78.13 Evaluating Endothelial Dysfunction in Burn Patients with Syndecan-1 as Marker of Glycocalyx Shedding

R. L. Ball1,3, M. C. Bravo2, K. Brummel-Ziedins2, T. Orfeo2, L. Moffatt3, J. W. Shupp1,3  1Washington Hospital Center,Washington, DC, USA 2University Of Vermont College Of Medicine / Fletcher Allen Health Care,Burlington, VT, USA 3Firefighters’ Burn And Surgical Research Laboratory,Washington, DC, USA

Introduction:  Endotheliopathy is a complex process that can be initiated by insults such as tissue damage and leads to poor outcomes for critically ill patients. The role of endothelial dysfunction in burn pathophysiology is largely unknown. Syndecan-1 is a component of the endothelial glycocalyx released into the bloodstream upon endothelial disruption and serves as a potential biomarker for endotheliopathy. This study aims to investigate the relationship between total body surface area (TBSA) affected and syndecan-1 levels at multiple time points during a burn patient’s hospitalization.

Methods:  Blood samples were serially collected from 30 burn patients with varying degrees of TBSA.  Baseline samples were collected within 4 hours of the injury using IRB approved protocols.  Additional blood samples were collected approximately 4, 8, and 12 hours after the baseline.  Syndecan-1 levels were quantified by ELISA.  For analysis, patients were grouped by extent of TBSA: <10% (n=12), 10-30% (n=10), and >30% (n=8).   ANOVA and t-tests were performed.

Results: At baseline, mean syndecan-1 levels were higher in groups with more severe burn injury: <10% TBSA = 19.4 ng/mL, 10-30% TBSA = 36.0, >30% TBSA = 51.5.  However, the differences were not statistically significant (p = 0.198).  Intragroup variability of baseline syndecan-1 levels was captured by large standard deviations (11.7, 53.0, and 42.8 respectively).  Similarly at hours 4 and 8, mean syndecan-1 levels increased with increasing TBSA, but the differences were not significant with a large intragroup variability.  At hour 12, significant differences in mean syndecan-1 levels were observed with increasing TBSA: <10% TBSA = 26.6 ±14.9 ng/mL, 10-30% TBSA = 56.2±43.7, >30% TBSA = 76.3±42.9, (p = 0.012).  

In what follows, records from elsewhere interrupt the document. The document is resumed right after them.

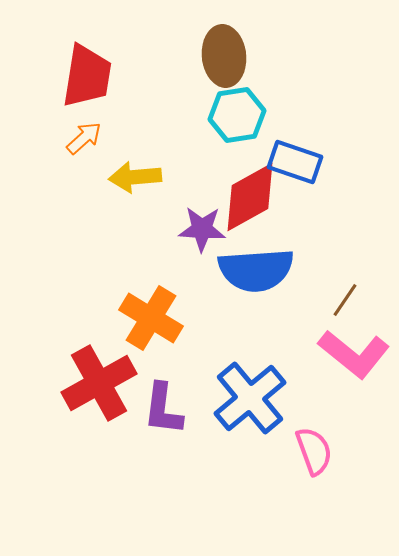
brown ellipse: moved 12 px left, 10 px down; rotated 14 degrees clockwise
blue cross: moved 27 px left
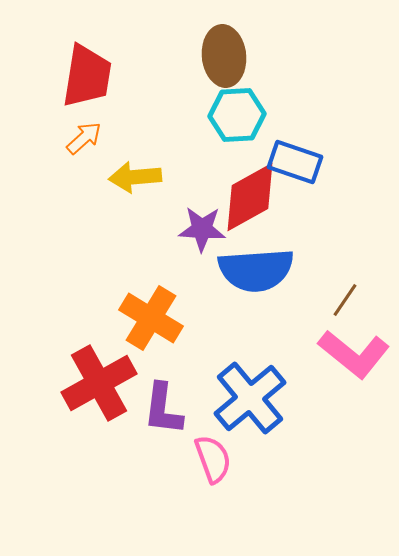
cyan hexagon: rotated 6 degrees clockwise
pink semicircle: moved 101 px left, 8 px down
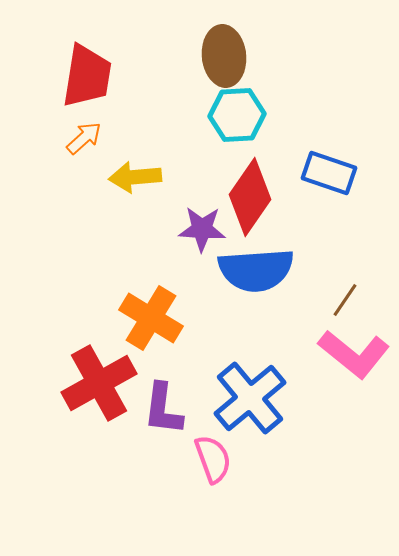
blue rectangle: moved 34 px right, 11 px down
red diamond: rotated 26 degrees counterclockwise
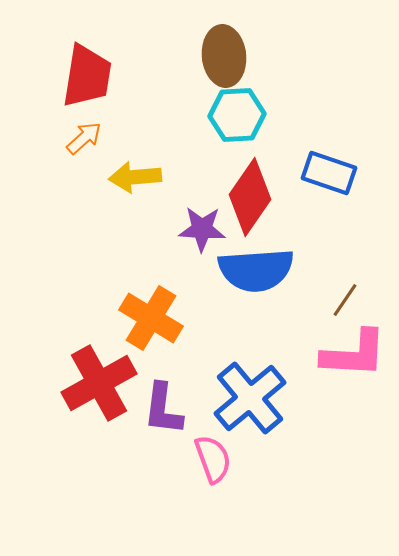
pink L-shape: rotated 36 degrees counterclockwise
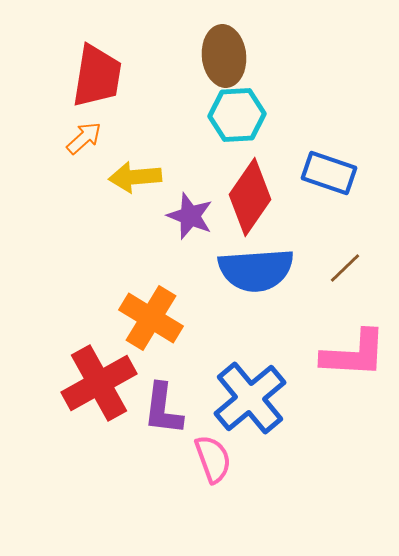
red trapezoid: moved 10 px right
purple star: moved 12 px left, 13 px up; rotated 18 degrees clockwise
brown line: moved 32 px up; rotated 12 degrees clockwise
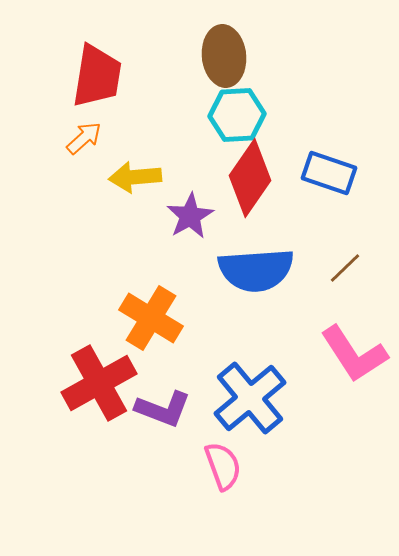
red diamond: moved 19 px up
purple star: rotated 21 degrees clockwise
pink L-shape: rotated 54 degrees clockwise
purple L-shape: rotated 76 degrees counterclockwise
pink semicircle: moved 10 px right, 7 px down
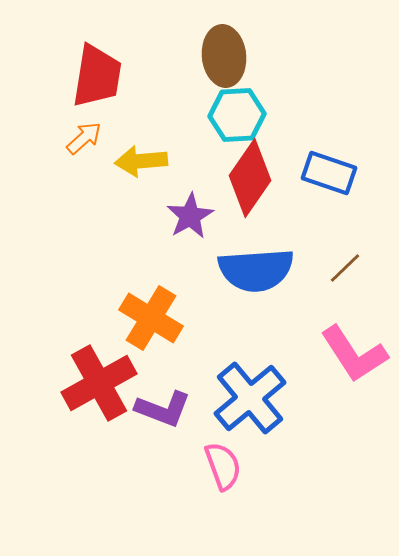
yellow arrow: moved 6 px right, 16 px up
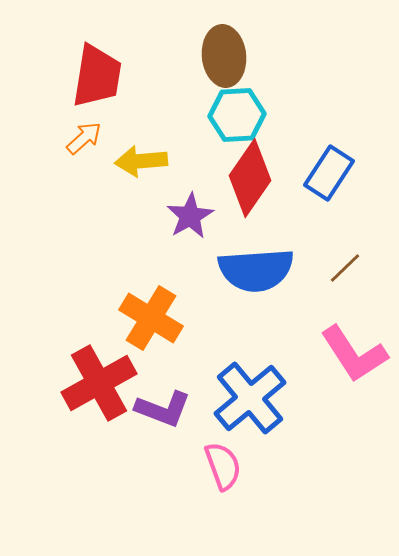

Conclusion: Thermal injury itself is impressively heterogeneous, which is evidenced by the large intragroup variation in syndecan-1 levels observed in this study. Although a consistent pattern from the earliest time points of increasing syndecan-1 levels with increasing TBSA was observed, it was not until hour 12 when syndecan-1 levels were related to injury size in burn patients with statistical significance. Additional markers of endothelial dysfunction need to be evaluated along with a thorough review of outcomes of these patients to establish the clinical relevance of these findings.